キトラが斬りかかった瞬間、妖夢は抜刀して確かにキトラが斬りかかった。
頭上にあるものを何の躊躇いもなく妖夢は切り捨てたのだ。
そして、胴体を蹴られ壁に叩きつけられたのだ。
キトラの足元には「キトラの竜」の死骸が転がっていた。
その体は袈裟斬りされており、内容物が結界を赤く染め上げていた。
「…クズが。」
普段の妖夢からは考えられないほどの憎悪感と鮮烈な言葉が発される。
「人のことを言えた義理かな? 私は生き残る。たとえ1人でも被支配者がいるのならば私はそれを支配する。」
キトラは妖夢の目の前にナイフを出現させるとそれを高速で飛ばす。
妖夢はそれを小回りの利く白楼剣で弾き飛ばした。
キトラは次々とナイフを生み出して妖夢に飛ばしていく。
時には炎や雷を纏ったナイフも投げてきた。
身を捻ったり、弾いたりして妖夢は接近するがそのたびにキトラは「人形」を使ってその場を凌ぐ。
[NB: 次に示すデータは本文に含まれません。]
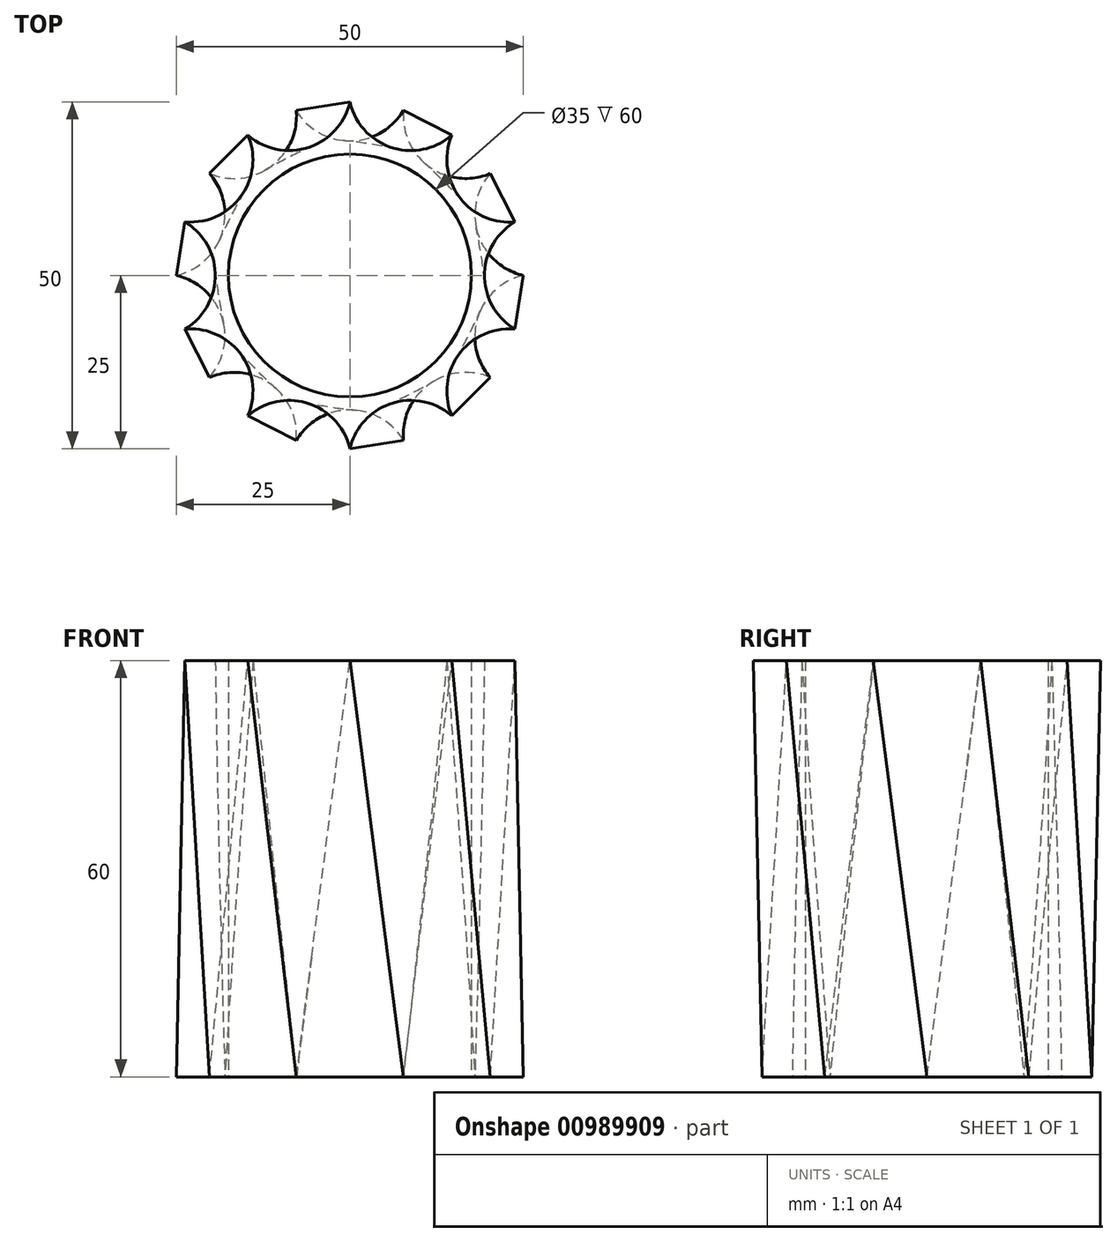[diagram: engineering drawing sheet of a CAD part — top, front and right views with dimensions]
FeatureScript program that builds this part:
annotation { "Feature Type Name" : "Feature", "Feature Type Description" : "" }
export const myFeature = defineFeature(function(context is Context, id is Id, definition is map)
    precondition{}
    {
        {
            var Q0;
            Q0=qCreatedBy(makeId("Top.planeOp"),FACE);
            var sketch = newSketch(context, id + "F0", { "sketchPlane" : qUnion([Q0])});
            skCircle(sketch, "E0.cCircle", {"center": v(0, 0) * mm, "radius": 25 * mm, "construction": true});
            skLineSegment(sketch, "E0.0", {"start": v(-25, 0) * mm, "end": v(-20.23, 14.7) * mm});
            skLineSegment(sketch, "E0.1", {"start": v(-20.23, 14.7) * mm, "end": v(-7.73, 23.78) * mm});
            skLineSegment(sketch, "E0.2", {"start": v(-7.73, 23.78) * mm, "end": v(7.73, 23.78) * mm});
            skLineSegment(sketch, "E0.3", {"start": v(7.73, 23.78) * mm, "end": v(20.23, 14.7) * mm});
            skLineSegment(sketch, "E0.4", {"start": v(20.23, 14.7) * mm, "end": v(25, 0) * mm});
            skLineSegment(sketch, "E0.5", {"start": v(25, 0) * mm, "end": v(20.23, -14.7) * mm});
            skLineSegment(sketch, "E0.6", {"start": v(20.23, -14.7) * mm, "end": v(7.73, -23.78) * mm});
            skLineSegment(sketch, "E0.7", {"start": v(7.73, -23.78) * mm, "end": v(-7.73, -23.78) * mm});
            skLineSegment(sketch, "E0.8", {"start": v(-7.73, -23.78) * mm, "end": v(-20.23, -14.7) * mm});
            skLineSegment(sketch, "E0.9", {"start": v(-20.23, -14.7) * mm, "end": v(-25, 0) * mm});
            skLineSegment(sketch, "E1", {"start": v(-20.23, 14.7) * mm, "end": v(20.23, -14.7) * mm, "construction": true});
            skLineSegment(sketch, "E2", {"start": v(-7.73, 23.78) * mm, "end": v(7.73, -23.78) * mm, "construction": true});
            skLineSegment(sketch, "E3", {"start": v(7.73, 23.78) * mm, "end": v(-7.73, -23.78) * mm, "construction": true});
            skLineSegment(sketch, "E4", {"start": v(20.23, 14.7) * mm, "end": v(-20.23, -14.7) * mm, "construction": true});
            skLineSegment(sketch, "E5", {"start": v(-25, 0) * mm, "end": v(25, 0) * mm, "construction": true});
            skArc(sketch, "E6", {"start": v(-7.73, 23.78) * mm, "mid": v(0, 19.4) * mm, "end": v(7.73, 23.78) * mm});
            skArc(sketch, "E7", {"start": v(7.73, 23.78) * mm, "mid": v(11.4, 15.69) * mm, "end": v(20.23, 14.7) * mm});
            skArc(sketch, "E8", {"start": v(20.23, 14.7) * mm, "mid": v(18.44, 6) * mm, "end": v(25, 0) * mm});
            skArc(sketch, "E9", {"start": v(25, 0) * mm, "mid": v(18.44, -6) * mm, "end": v(20.23, -14.7) * mm});
            skArc(sketch, "E10", {"start": v(20.23, -14.7) * mm, "mid": v(11.4, -15.69) * mm, "end": v(7.73, -23.78) * mm});
            skArc(sketch, "E11", {"start": v(7.73, -23.78) * mm, "mid": v(0, -19.4) * mm, "end": v(-7.73, -23.78) * mm});
            skArc(sketch, "E12", {"start": v(-7.73, -23.78) * mm, "mid": v(-11.4, -15.69) * mm, "end": v(-20.23, -14.7) * mm});
            skArc(sketch, "E13", {"start": v(-20.23, -14.7) * mm, "mid": v(-18.44, -6) * mm, "end": v(-25, 0) * mm});
            skArc(sketch, "E14", {"start": v(-25, 0) * mm, "mid": v(-18.44, 6) * mm, "end": v(-20.23, 14.7) * mm});
            skArc(sketch, "E15", {"start": v(-20.23, 14.7) * mm, "mid": v(-11.4, 15.69) * mm, "end": v(-7.73, 23.78) * mm});
            skSolve(sketch);
        }
        {
            var Q0;
            Q0=qCreatedBy(makeId("Top.planeOp"),FACE);
            cPlane(context, id + "F1", {"entities" : qUnion([Q0]), "cplaneType" : CPlaneType.OFFSET, "offset" : 60 * mm, "width" : 150 * mm, "height" : 150 * mm});
        }
        {
            var Q0;
            Q0=qCreatedBy(id+"F1.planeOp",FACE);
            var sketch = newSketch(context, id + "F2", { "sketchPlane" : qUnion([Q0])});
            skCircle(sketch, "E16.cCircle", {"center": v(0, 0) * mm, "radius": 25 * mm, "construction": true});
            skLineSegment(sketch, "E16.0", {"start": v(0, 25) * mm, "end": v(14.7, 20.23) * mm});
            skLineSegment(sketch, "E16.1", {"start": v(14.7, 20.23) * mm, "end": v(23.78, 7.73) * mm});
            skLineSegment(sketch, "E16.2", {"start": v(23.78, 7.73) * mm, "end": v(23.78, -7.73) * mm});
            skLineSegment(sketch, "E16.3", {"start": v(23.78, -7.73) * mm, "end": v(14.7, -20.23) * mm});
            skLineSegment(sketch, "E16.4", {"start": v(14.7, -20.23) * mm, "end": v(0, -25) * mm});
            skLineSegment(sketch, "E16.5", {"start": v(0, -25) * mm, "end": v(-14.7, -20.23) * mm});
            skLineSegment(sketch, "E16.6", {"start": v(-14.7, -20.23) * mm, "end": v(-23.78, -7.73) * mm});
            skLineSegment(sketch, "E16.7", {"start": v(-23.78, -7.73) * mm, "end": v(-23.78, 7.73) * mm});
            skLineSegment(sketch, "E16.8", {"start": v(-23.78, 7.73) * mm, "end": v(-14.7, 20.23) * mm});
            skLineSegment(sketch, "E16.9", {"start": v(-14.7, 20.23) * mm, "end": v(0, 25) * mm});
            skLineSegment(sketch, "E17", {"start": v(0, 25) * mm, "end": v(0, -25) * mm, "construction": true});
            skLineSegment(sketch, "E18", {"start": v(-14.7, -20.23) * mm, "end": v(14.7, 20.23) * mm, "construction": true});
            skLineSegment(sketch, "E19", {"start": v(-14.7, 20.23) * mm, "end": v(14.7, -20.23) * mm, "construction": true});
            skLineSegment(sketch, "E20", {"start": v(-23.78, -7.73) * mm, "end": v(23.78, 7.73) * mm, "construction": true});
            skLineSegment(sketch, "E21", {"start": v(23.78, -7.73) * mm, "end": v(-23.78, 7.73) * mm, "construction": true});
            skArc(sketch, "E22", {"start": v(-14.7, 20.23) * mm, "mid": v(-6, 18.44) * mm, "end": v(0, 25) * mm});
            skArc(sketch, "E23", {"start": v(0, 25) * mm, "mid": v(6, 18.44) * mm, "end": v(14.7, 20.23) * mm});
            skArc(sketch, "E24", {"start": v(14.7, 20.23) * mm, "mid": v(15.69, 11.4) * mm, "end": v(23.78, 7.73) * mm});
            skArc(sketch, "E25", {"start": v(23.78, 7.73) * mm, "mid": v(19.4, 0) * mm, "end": v(23.78, -7.73) * mm});
            skArc(sketch, "E26", {"start": v(23.78, -7.73) * mm, "mid": v(15.69, -11.4) * mm, "end": v(14.7, -20.23) * mm});
            skArc(sketch, "E27", {"start": v(14.7, -20.23) * mm, "mid": v(6, -18.44) * mm, "end": v(0, -25) * mm});
            skArc(sketch, "E28", {"start": v(0, -25) * mm, "mid": v(-6, -18.44) * mm, "end": v(-14.7, -20.23) * mm});
            skArc(sketch, "E29", {"start": v(-14.7, -20.23) * mm, "mid": v(-15.69, -11.4) * mm, "end": v(-23.78, -7.73) * mm});
            skArc(sketch, "E30", {"start": v(-23.78, -7.73) * mm, "mid": v(-19.4, 0) * mm, "end": v(-23.78, 7.73) * mm});
            skArc(sketch, "E31", {"start": v(-23.78, 7.73) * mm, "mid": v(-15.69, 11.4) * mm, "end": v(-14.7, 20.23) * mm});
            skSolve(sketch);
        }
        {
            var Q0;
            Q0=makeQuery(id+"F0.imprint","IMPRINT",FACE,{"disambiguationData":[TD([[makeQuery(id+"F0.imprint","IMPRINT",EDGE,{"derivedFrom":sQuery(id+"F0.wireOp",EDGE,"E6")}),-1.0]])]});
            var Q1;
            Q1=makeQuery(id+"F2.imprint","IMPRINT",FACE,{"disambiguationData":[TD([[makeQuery(id+"F2.imprint","IMPRINT",EDGE,{"derivedFrom":sQuery(id+"F2.wireOp",EDGE,"E22")}),-1.0]])]});
            loft(context, id + "F3", {"sheetProfilesArray" : [{ "sheetProfileEntities" : qUnion([Q0]) }, { "sheetProfileEntities" : qUnion([Q1]) }]});
        }
        {
            var Q0;
            Q0=makeQuery(id+"F0.imprint","IMPRINT",FACE,{"disambiguationData":[TD([[makeQuery(id+"F0.imprint","IMPRINT",EDGE,{"derivedFrom":sQuery(id+"F0.wireOp",EDGE,"E6")}),-1.0]])]});
            var sketch = newSketch(context, id + "F4", { "sketchPlane" : qUnion([Q0])});
            skCircle(sketch, "E32", {"center": v(0, 0) * mm, "radius": 17.5 * mm});
            skSolve(sketch);
        }
        {
            var Q0;
            Q0=makeQuery(id+"F4.imprint","IMPRINT",FACE,{"disambiguationData":[TD([[makeQuery(id+"F4.imprint","IMPRINT",EDGE,{"derivedFrom":sQuery(id+"F4.wireOp",EDGE,"E32")}),1.0]])]});
            extrude(context, id + "F5", {"entities" : qUnion([Q0]), "operationType" : NewBodyOperationType.REMOVE, "endBound" : BoundingType.THROUGH_ALL, "depth" : 25 * mm, "offsetDistance" : 25 * mm});
        }
    });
結界のいたるところに血と「人形」の残骸が散らばっていった。
「はぁ…はぁ…」
妖夢は赤い体を震わせる。
白い髪は赤く染まり、所々でまだら模様になっていた。
「すっかり血で汚れたな。それを見て君の恋人は喜ぶとでも?」
「どうでしょうか…もう自分でも分かりませんよ…」
妖夢は荒い息を無理矢理整えると何度目かの構えを取る。
「…なぜだ。なぜ、そこまで生き足掻く?」
キトラは心底理解できないと言わんばかりに首を振る。
手に持っていた剣を軽く投げる。
(とどめか…)
妖夢は不思議とその結果を受け止め、ゆっくり落ちてくる剣を眺めていた。
剣がキトラの手に戻る。
それを握った瞬間、妖夢の構えを嘲笑うかの如くキトラが結界の中を黒い旋風のなって駆け巡る。
妖夢の体から斬撃の衝撃による血飛沫が飛ぶ。
斬撃をすべて目で追いながらも妖夢は自分の体に出来ていく傷を実感していた。
目で追えても体がもう動かなかった。
約10秒にも及ぶ斬撃が妖夢を襲った。
「……。」
妖夢は言葉も発さず、どこを見るともなく、結界の中でただ落下した。
酸素の床が妖夢を迎え、血の中に血が沈む。
「…つまらんな。目で追えたのにその衝撃を和らげるようなこともせず、悲鳴を上げることもせず、ただただ黙って倒れるとは…」
キトラは指を鳴らす。
妖夢は「人形」達と共に地面へ落下していった。
それを受け止める者は誰もいない。
ハルヴィアすらも自分のことに手いっぱいで妖夢を受け止める暇はなかった。
ゆっくりとキトラは下降する。
「さて、とどめを刺すとするか。」
そう言ってキトラが竜の爪を妖夢の喉に添えた瞬間、キトラの後ろで何かが砕ける様な音が鳴り響いた。